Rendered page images
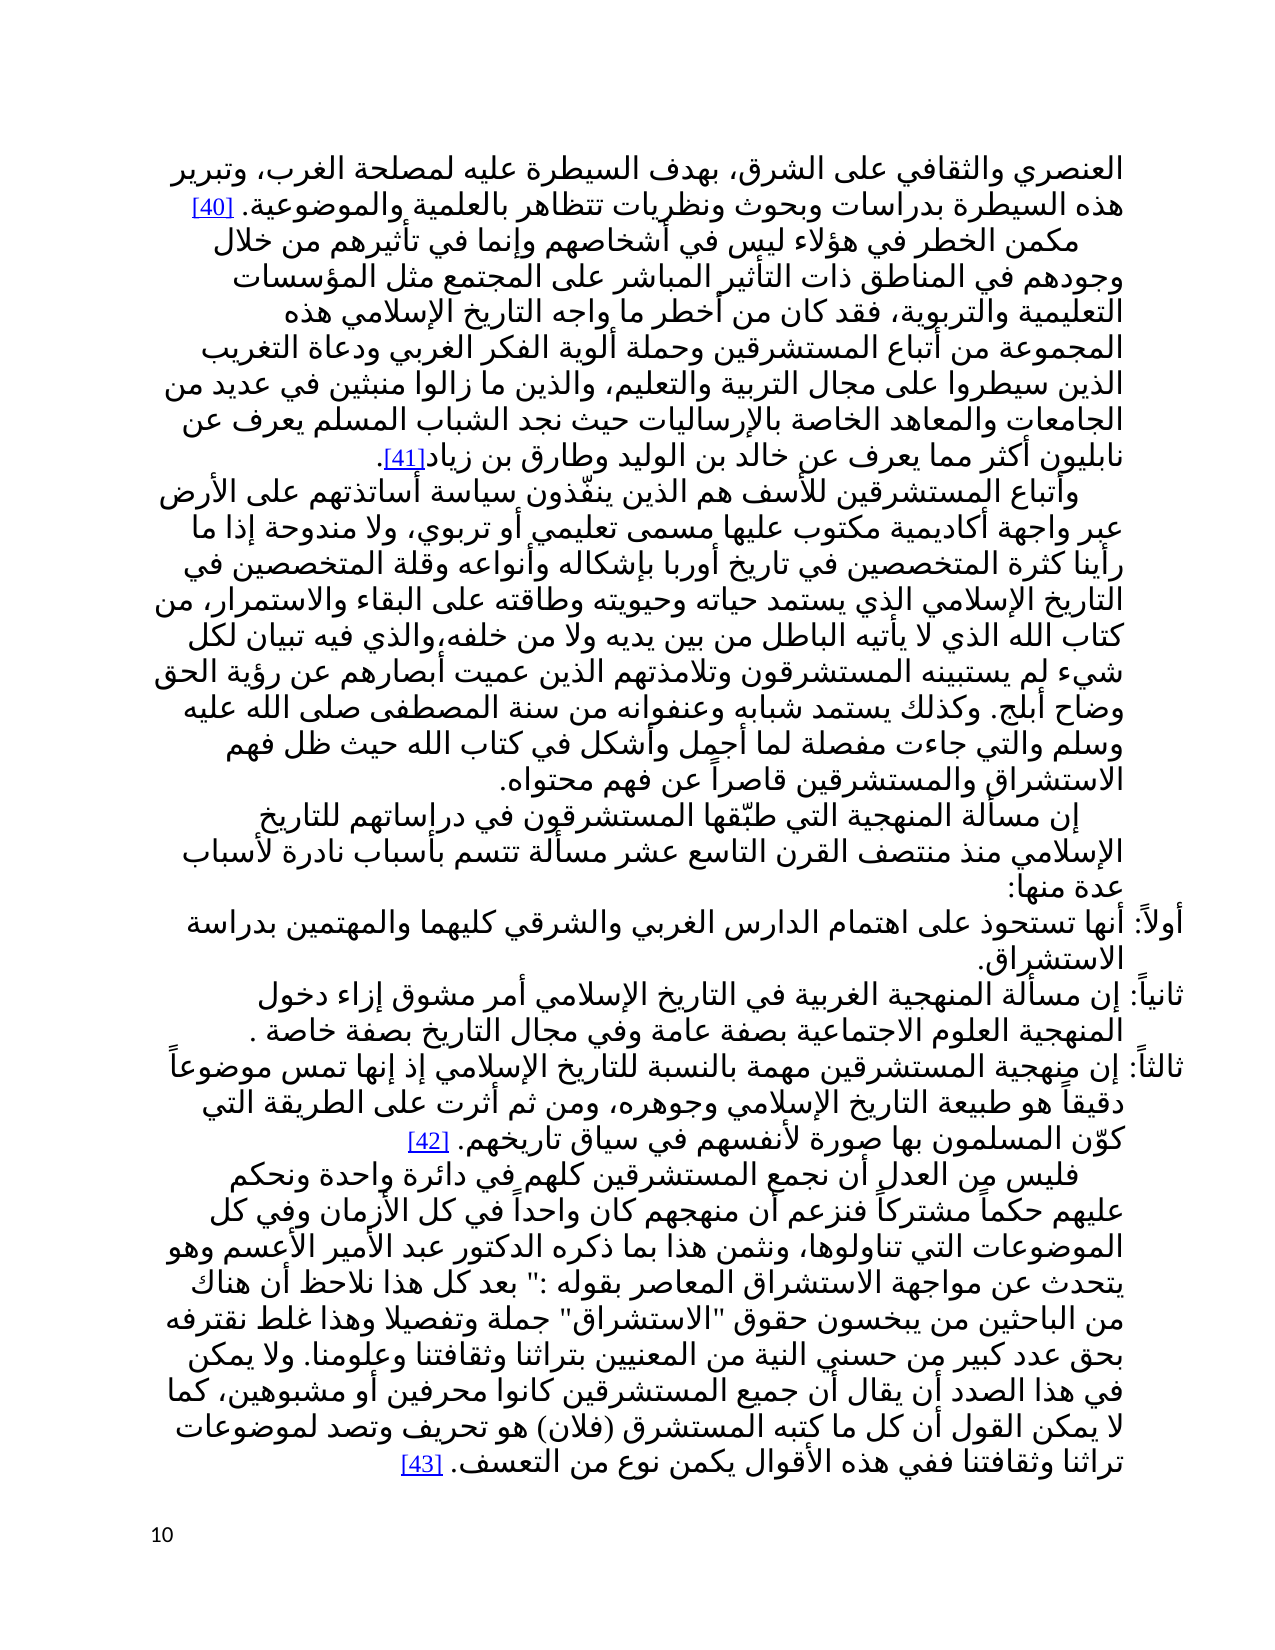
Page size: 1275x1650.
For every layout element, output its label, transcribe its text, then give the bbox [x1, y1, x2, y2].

text مكمن الخطر في هؤلاء ليس في أشخاصهم وإنما في تأثيرهم من خلال وجودهم في المناطق ذات التأثير المباشر على المجتمع مثل المؤسسات التعليمية والتربوية، فقد كان من أخطر ما واجه التاريخ الإسلامي هذه المجموعة من أتباع المستشرقين وحملة ألوية الفكر الغربي ودعاة التغريب الذين سيطروا على مجال التربية والتعليم، والذين ما زالوا منبثين في عديد من الجامعات والمعاهد الخاصة بالإرساليات حيث نجد الشباب المسلم يعرف عن نابليون أكثر مما يعرف عن خالد بن الوليد وطارق بن زياد[41]. [150, 222, 1125, 473]
text فليس من العدل أن نجمع المستشرقين كلهم في دائرة واحدة ونحكم عليهم حكماً مشتركاً فنزعم أن منهجهم كان واحداً في كل الأزمان وفي كل الموضوعات التي تناولوها، ونثمن هذا بما ذكره الدكتور عبد الأمير الأعسم وهو يتحدث عن مواجهة الاستشراق المعاصر بقوله :" بعد كل هذا نلاحظ أن هناك من الباحثين من يبخسون حقوق "الاستشراق" جملة وتفصيلا وهذا غلط نقترفه بحق عدد كبير من حسني النية من المعنيين بتراثنا وثقافتنا وعلومنا. ولا يمكن في هذا الصدد أن يقال أن جميع المستشرقين كانوا محرفين أو مشبوهين، كما لا يمكن القول أن كل ما كتبه المستشرق (فلان) هو تحريف وتصد لموضوعات تراثنا وثقافتنا ففي هذه الأقوال يكمن نوع من التعسف. [43] [150, 1156, 1125, 1480]
text إن مسألة المنهجية التي طبّقها المستشرقون في دراساتهم للتاريخ الإسلامي منذ منتصف القرن التاسع عشر مسألة تتسم بأسباب نادرة لأسباب عدة منها: [150, 797, 1125, 905]
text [150, 150, 1125, 222]
text ثالثاً: إن منهجية المستشرقين مهمة بالنسبة للتاريخ الإسلامي إذ إنها تمس موضوعاً دقيقاً هو طبيعة التاريخ الإسلامي وجوهره، ومن ثم أثرت على الطريقة التي كوّن المسلمون بها صورة لأنفسهم في سياق تاريخهم. [42] [150, 1048, 1184, 1156]
text أولاً: أنها تستحوذ على اهتمام الدارس الغربي والشرقي كليهما والمهتمين بدراسة الاستشراق. [150, 905, 1184, 977]
text ثانياً: إن مسألة المنهجية الغربية في التاريخ الإسلامي أمر مشوق إزاء دخول المنهجية العلوم الاجتماعية بصفة عامة وفي مجال التاريخ بصفة خاصة . [150, 977, 1184, 1048]
text وأتباع المستشرقين للأسف هم الذين ينفّذون سياسة أساتذتهم على الأرض عبر واجهة أكاديمية مكتوب عليها مسمى تعليمي أو تربوي، ولا مندوحة إذا ما رأينا كثرة المتخصصين في تاريخ أوربا بإشكاله وأنواعه وقلة المتخصصين في التاريخ الإسلامي الذي يستمد حياته وحيويته وطاقته على البقاء والاستمرار، من كتاب الله الذي لا يأتيه الباطل من بين يديه ولا من خلفه،والذي فيه تبيان لكل شيء لم يستبينه المستشرقون وتلامذتهم الذين عميت أبصارهم عن رؤية الحق وضاح أبلج. وكذلك يستمد شبابه وعنفوانه من سنة المصطفى صلى الله عليه وسلم والتي جاءت مفصلة لما أجمل وأشكل في كتاب الله حيث ظل فهم الاستشراق والمستشرقين قاصراً عن فهم محتواه. [150, 473, 1125, 797]
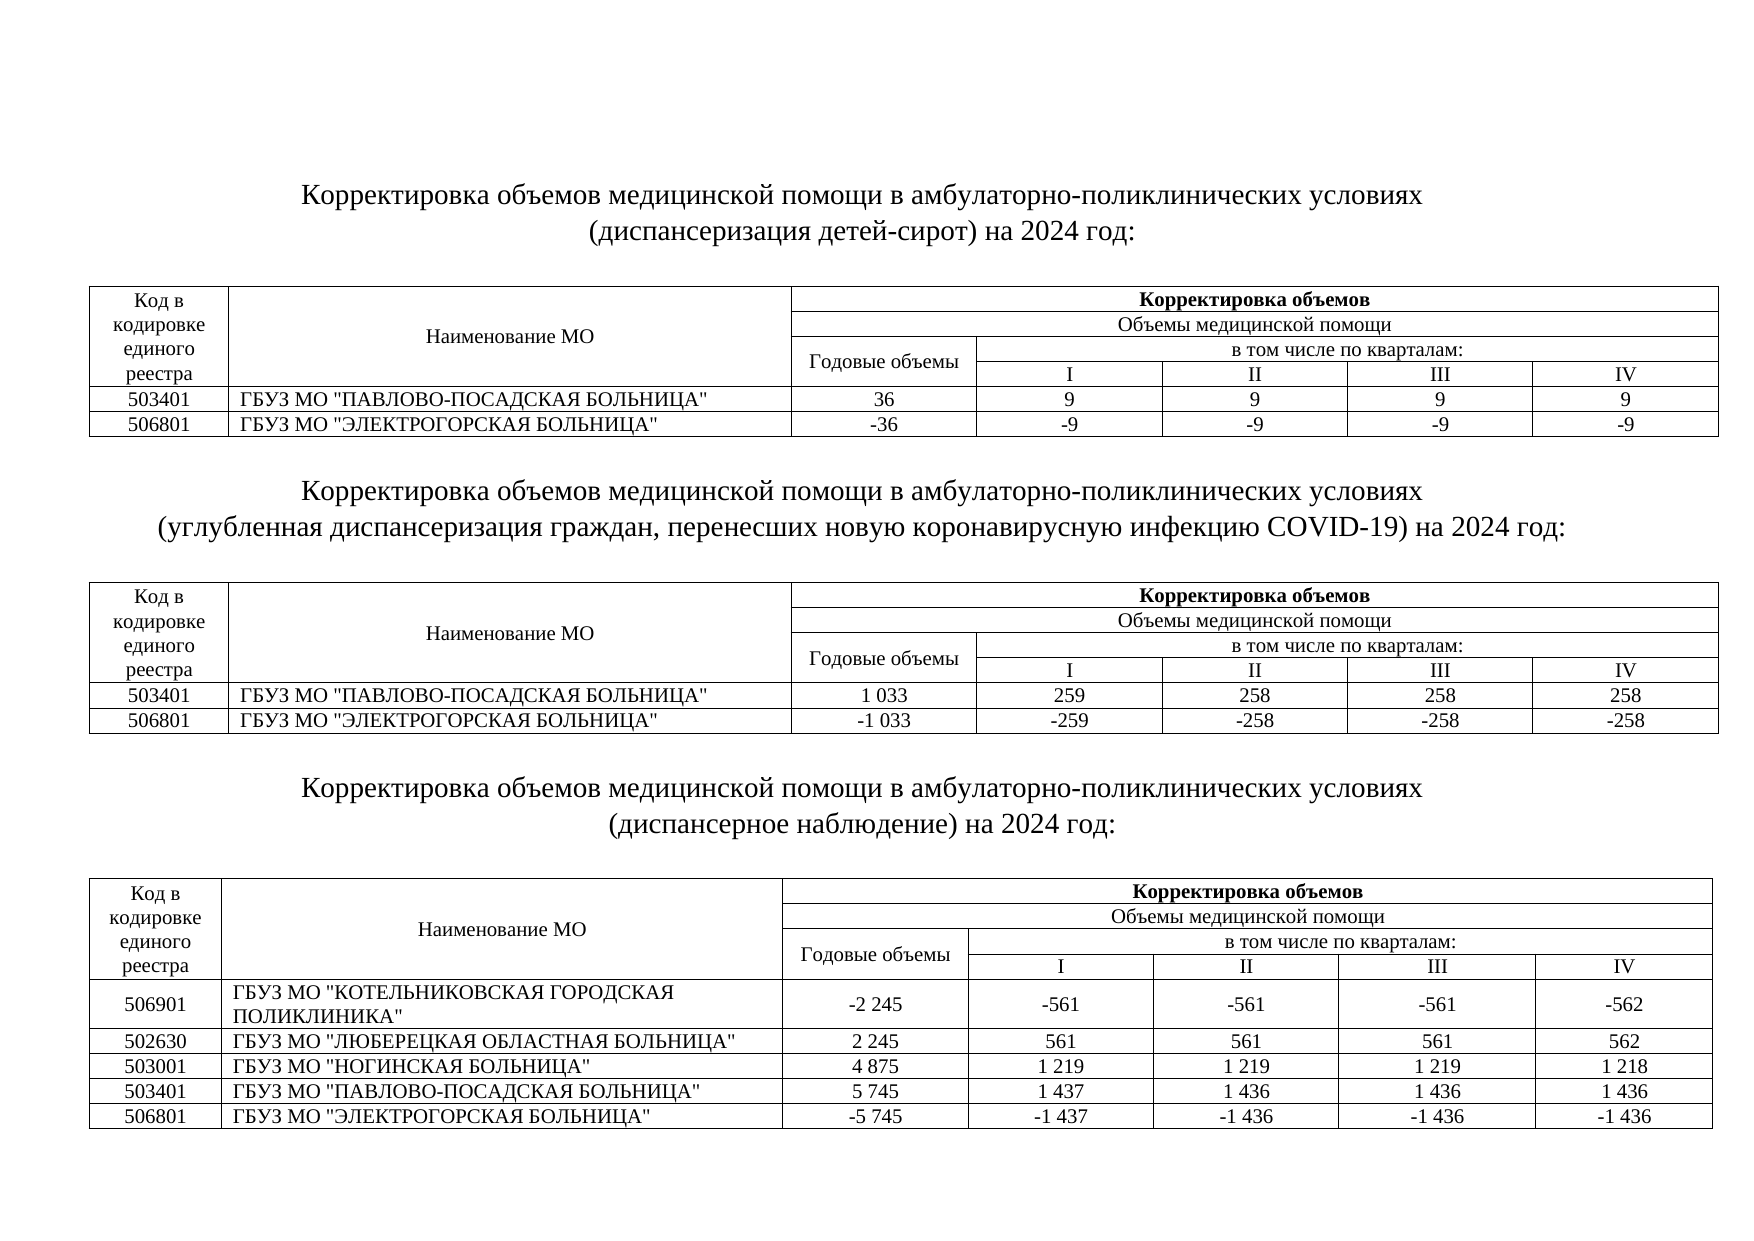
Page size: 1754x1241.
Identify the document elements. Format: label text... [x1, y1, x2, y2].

table_cell в том числе по кварталам: [969, 929, 1712, 953]
text Корректировка объемов медицинской помощи в амбулаторно-поликлинических условиях [89, 473, 1636, 507]
table_cell 2 245 [783, 1029, 968, 1053]
table_cell в том числе по кварталам: [977, 337, 1718, 361]
table_cell 561 [969, 1029, 1153, 1053]
table_cell Объемы медицинской помощи [792, 312, 1718, 336]
table_cell 503401 [90, 387, 228, 411]
table_cell 561 [1339, 1029, 1535, 1053]
table_cell 506901 [90, 980, 221, 1028]
table_cell 562 [1536, 1029, 1712, 1053]
table_cell 5 745 [783, 1079, 968, 1103]
table_cell 9 [1533, 387, 1718, 411]
table_cell -1 436 [1536, 1104, 1712, 1128]
table_cell 561 [1154, 1029, 1338, 1053]
table_cell I [977, 658, 1162, 682]
table_cell ГБУЗ МО "КОТЕЛЬНИКОВСКАЯ ГОРОДСКАЯ ПОЛИКЛИНИКА" [222, 980, 782, 1028]
table_header Наименование МО [222, 879, 782, 978]
table_cell -1 033 [792, 709, 976, 732]
table_cell 4 875 [783, 1054, 968, 1078]
table_cell IV [1533, 658, 1718, 682]
table_cell 1 437 [969, 1079, 1153, 1103]
table_cell -9 [977, 412, 1162, 436]
table_cell 258 [1348, 683, 1532, 707]
table_cell -36 [792, 412, 976, 436]
table_cell Годовые объемы [783, 929, 968, 978]
table_cell 1 436 [1154, 1079, 1338, 1103]
table_cell I [977, 362, 1162, 386]
table_cell II [1163, 658, 1347, 682]
text (диспансерное наблюдение) на 2024 год: [89, 806, 1636, 839]
table_cell -561 [1154, 980, 1338, 1028]
table_cell -258 [1533, 709, 1718, 732]
table_cell 503001 [90, 1054, 221, 1078]
table_cell -259 [977, 709, 1162, 732]
table_cell -258 [1163, 709, 1347, 732]
table_cell II [1154, 955, 1338, 978]
table_cell 9 [977, 387, 1162, 411]
table_cell 506801 [90, 709, 228, 732]
table_cell -562 [1536, 980, 1712, 1028]
table_cell 503401 [90, 683, 228, 707]
table_cell 1 219 [1339, 1054, 1535, 1078]
text (диспансеризация детей-сирот) на 2024 год: [89, 213, 1636, 247]
table_header Корректировка объемов [783, 879, 1712, 903]
table_cell 36 [792, 387, 976, 411]
table_cell -561 [1339, 980, 1535, 1028]
table_cell 506801 [90, 412, 228, 436]
text Корректировка объемов медицинской помощи в амбулаторно-поликлинических условиях [89, 177, 1636, 211]
table_cell 1 436 [1536, 1079, 1712, 1103]
table_cell 1 436 [1339, 1079, 1535, 1103]
table_header Корректировка объемов [792, 583, 1718, 607]
table_cell 259 [977, 683, 1162, 707]
table_cell -2 245 [783, 980, 968, 1028]
table_cell Объемы медицинской помощи [792, 608, 1718, 632]
table_header Код в кодировке единого реестра [90, 287, 228, 386]
table_cell ГБУЗ МО "ЭЛЕКТРОГОРСКАЯ БОЛЬНИЦА" [229, 709, 791, 732]
table_cell в том числе по кварталам: [977, 633, 1718, 657]
text Корректировка объемов медицинской помощи в амбулаторно-поликлинических условиях [89, 770, 1636, 803]
table_cell ГБУЗ МО "ПАВЛОВО-ПОСАДСКАЯ БОЛЬНИЦА" [222, 1079, 782, 1103]
table_cell Объемы медицинской помощи [783, 904, 1712, 928]
table_cell 503401 [90, 1079, 221, 1103]
table_cell 258 [1163, 683, 1347, 707]
text (углубленная диспансеризация граждан, перенесших новую коронавирусную инфекцию COVID-19) на 2024 год: [89, 509, 1636, 543]
table_cell IV [1536, 955, 1712, 978]
table_cell -9 [1533, 412, 1718, 436]
table_cell -9 [1163, 412, 1347, 436]
table_cell ГБУЗ МО "ЭЛЕКТРОГОРСКАЯ БОЛЬНИЦА" [222, 1104, 782, 1128]
table_cell 9 [1163, 387, 1347, 411]
table_cell II [1163, 362, 1347, 386]
table_cell 502630 [90, 1029, 221, 1053]
table_cell -561 [969, 980, 1153, 1028]
table_cell ГБУЗ МО "ПАВЛОВО-ПОСАДСКАЯ БОЛЬНИЦА" [229, 387, 791, 411]
table_header Наименование МО [229, 583, 791, 682]
table_header Наименование МО [229, 287, 791, 386]
table_cell 1 219 [969, 1054, 1153, 1078]
table_cell 258 [1533, 683, 1718, 707]
table_cell 9 [1348, 387, 1532, 411]
table_cell -1 437 [969, 1104, 1153, 1128]
table_header Корректировка объемов [792, 287, 1718, 311]
table_cell III [1348, 658, 1532, 682]
table_cell 1 219 [1154, 1054, 1338, 1078]
table_header Код в кодировке единого реестра [90, 583, 228, 682]
table_cell Годовые объемы [792, 633, 976, 682]
table_cell ГБУЗ МО "ЭЛЕКТРОГОРСКАЯ БОЛЬНИЦА" [229, 412, 791, 436]
table_cell Годовые объемы [792, 337, 976, 386]
table_cell III [1348, 362, 1532, 386]
table_cell -258 [1348, 709, 1532, 732]
table_cell -5 745 [783, 1104, 968, 1128]
table_cell 506801 [90, 1104, 221, 1128]
table_header Код в кодировке единого реестра [90, 879, 221, 978]
table_cell -1 436 [1339, 1104, 1535, 1128]
table_cell ГБУЗ МО "ЛЮБЕРЕЦКАЯ ОБЛАСТНАЯ БОЛЬНИЦА" [222, 1029, 782, 1053]
table_cell ГБУЗ МО "ПАВЛОВО-ПОСАДСКАЯ БОЛЬНИЦА" [229, 683, 791, 707]
table_cell 1 218 [1536, 1054, 1712, 1078]
table_cell -1 436 [1154, 1104, 1338, 1128]
table_cell -9 [1348, 412, 1532, 436]
table_cell ГБУЗ МО "НОГИНСКАЯ БОЛЬНИЦА" [222, 1054, 782, 1078]
table_cell 1 033 [792, 683, 976, 707]
table_cell I [969, 955, 1153, 978]
table_cell III [1339, 955, 1535, 978]
table_cell IV [1533, 362, 1718, 386]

**TASK BRIEF**
From the line containing "text [150, 150, 1125, 222]" through the line containing "Page size: 1754x1241.", copy every line above exactly, without pictures.

**REPLY TO THE TASK**
text [150, 150, 1125, 222]
text ثالثاً: إن منهجية المستشرقين مهمة بالنسبة للتاريخ الإسلامي إذ إنها تمس موضوعاً دقيقاً هو طبيعة التاريخ الإسلامي وجوهره، ومن ثم أثرت على الطريقة التي كوّن المسلمون بها صورة لأنفسهم في سياق تاريخهم. [42] [150, 1048, 1184, 1156]
text أولاً: أنها تستحوذ على اهتمام الدارس الغربي والشرقي كليهما والمهتمين بدراسة الاستشراق. [150, 905, 1184, 977]
text ثانياً: إن مسألة المنهجية الغربية في التاريخ الإسلامي أمر مشوق إزاء دخول المنهجية العلوم الاجتماعية بصفة عامة وفي مجال التاريخ بصفة خاصة . [150, 977, 1184, 1048]
text وأتباع المستشرقين للأسف هم الذين ينفّذون سياسة أساتذتهم على الأرض عبر واجهة أكاديمية مكتوب عليها مسمى تعليمي أو تربوي، ولا مندوحة إذا ما رأينا كثرة المتخصصين في تاريخ أوربا بإشكاله وأنواعه وقلة المتخصصين في التاريخ الإسلامي الذي يستمد حياته وحيويته وطاقته على البقاء والاستمرار، من كتاب الله الذي لا يأتيه الباطل من بين يديه ولا من خلفه،والذي فيه تبيان لكل شيء لم يستبينه المستشرقون وتلامذتهم الذين عميت أبصارهم عن رؤية الحق وضاح أبلج. وكذلك يستمد شبابه وعنفوانه من سنة المصطفى صلى الله عليه وسلم والتي جاءت مفصلة لما أجمل وأشكل في كتاب الله حيث ظل فهم الاستشراق والمستشرقين قاصراً عن فهم محتواه. [150, 473, 1125, 797]
Page size: 1754x1241.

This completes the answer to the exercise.